WOW, one lucky deer, that would have been messy.

Bill


----------



## Spence (Oct 15, 2015)

Would have been venison for Thanksgiving instead of turkey.


----------



## Guest (Nov 26, 2017)

The last thing the kids on board needed to see was a deer that didn't make it. Close call, but happy ending.


----------



## tjcruiser (Jan 10, 2010)

Yikes! I guess deer have 9 lives, too!


----------



## DennyM (Jan 3, 2016)

That could have been messy.


----------



## Big Jim (Nov 17, 2015)

Being on a straight line like that, I doubt that anyone on the train would have seen anything.


----------



## DennyM (Jan 3, 2016)

I have a friend who's dad was a engineer. He could tell when his father hit a animal because he was sad when he came home. If he hit a person he would be angry because they were too stupid to get out of the way.


----------



## Krieglok (Sep 7, 2013)

DennyM said:


> I have a friend who's dad was a engineer. He could tell when his father hit a animal because he was sad when he came home. If he hit a person he would be angry because they were too stupid to get out of the way.


You pretty much hit the mark with that comment. When I hit an animal, I feel bad and I hope for a quick kill. I have two human trespasser fatalities and I didn't feel bad for them, as bad as it may sound. They did it to themselves as conscious decisions. Unless it is a child, suicide or someone who doesn't know better, there is an absence of grief.

The other thing to consider about the video is the possibility of the animal being struck and being thrown into the photographers. When we strike deer, there is usually a 50-50 chance of them ending up under the wheels or being tossed down the right of way with tremendous force. There is rarely a "splatter" situation...

We have many more close calls than actual strikes...thank God.

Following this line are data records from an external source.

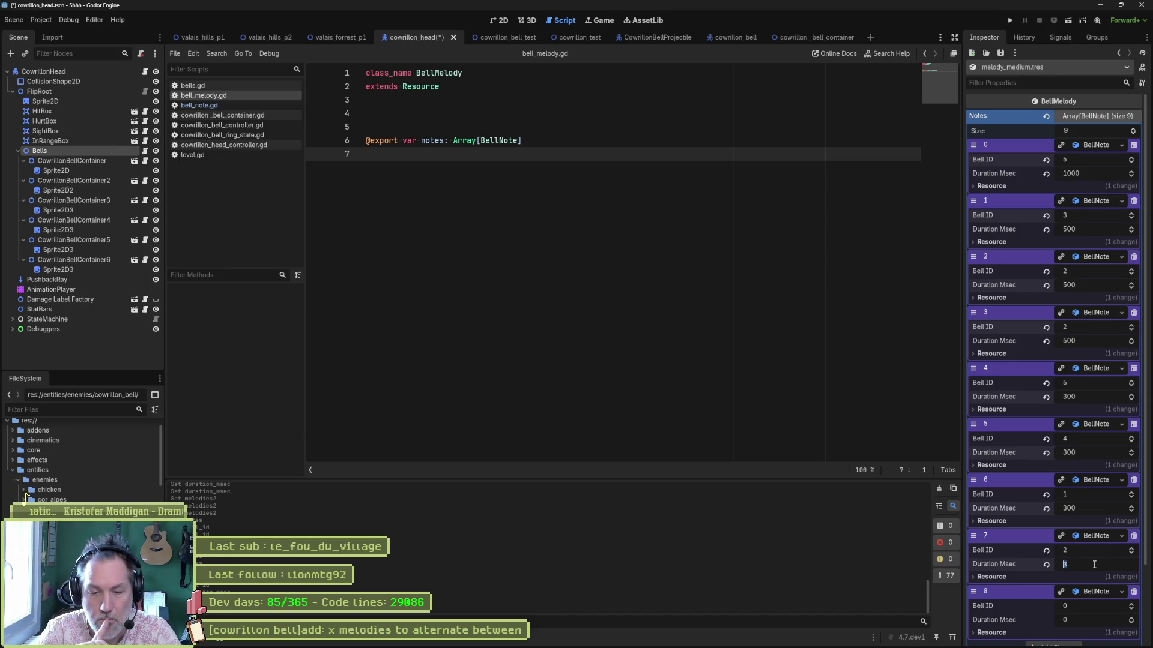
type("0")
key("Return")
- Set note 7's Bell ID to 0 and confirm note 8's Bell ID of 2
left_click(1090, 551)
type("0")
key("Return")
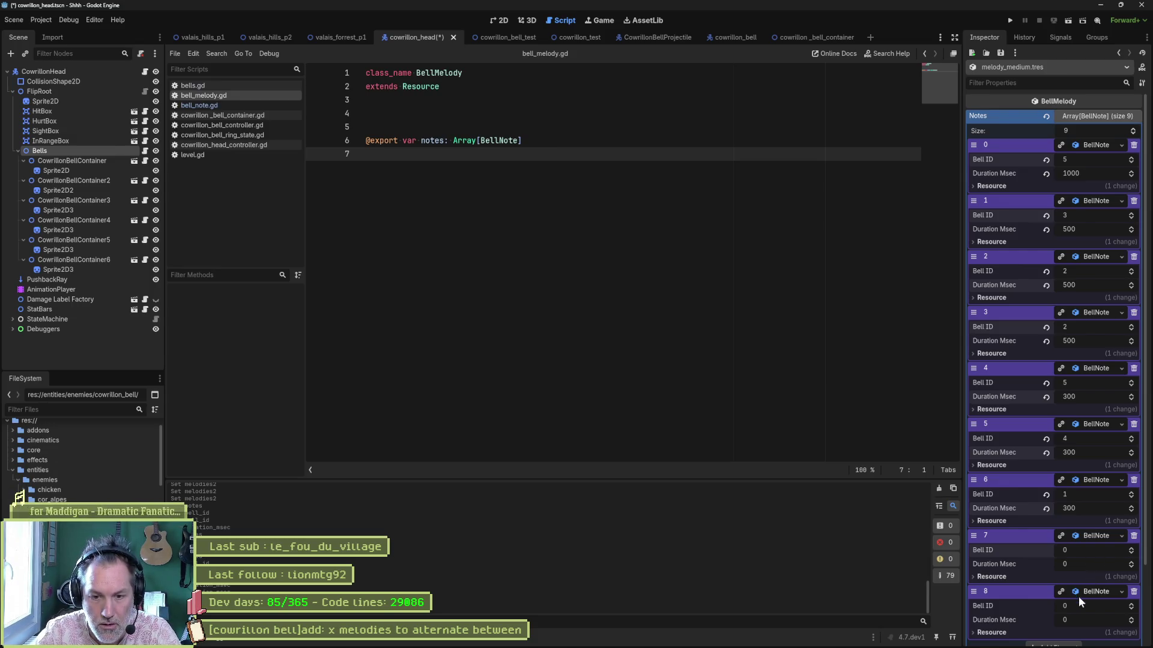
left_click(1079, 605)
type("2")
key("Return")
- Add a tenth BellNote with Bell ID 4, save, and select the Bells node
scroll(1070, 603, "down", 3)
left_click(1067, 559)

Sorry if this post is too descriptive. Administrator, please delete if you find this inappropriate.

Tom


----------



## Rip Track (Dec 15, 2012)

I heard a report this morning that 106 reindeer where killed by trains in Norway, over a span of 4 days. Apparently a communications break down prevented the engineers from receiving warnings about the herds, and travel at slower speeds.


----------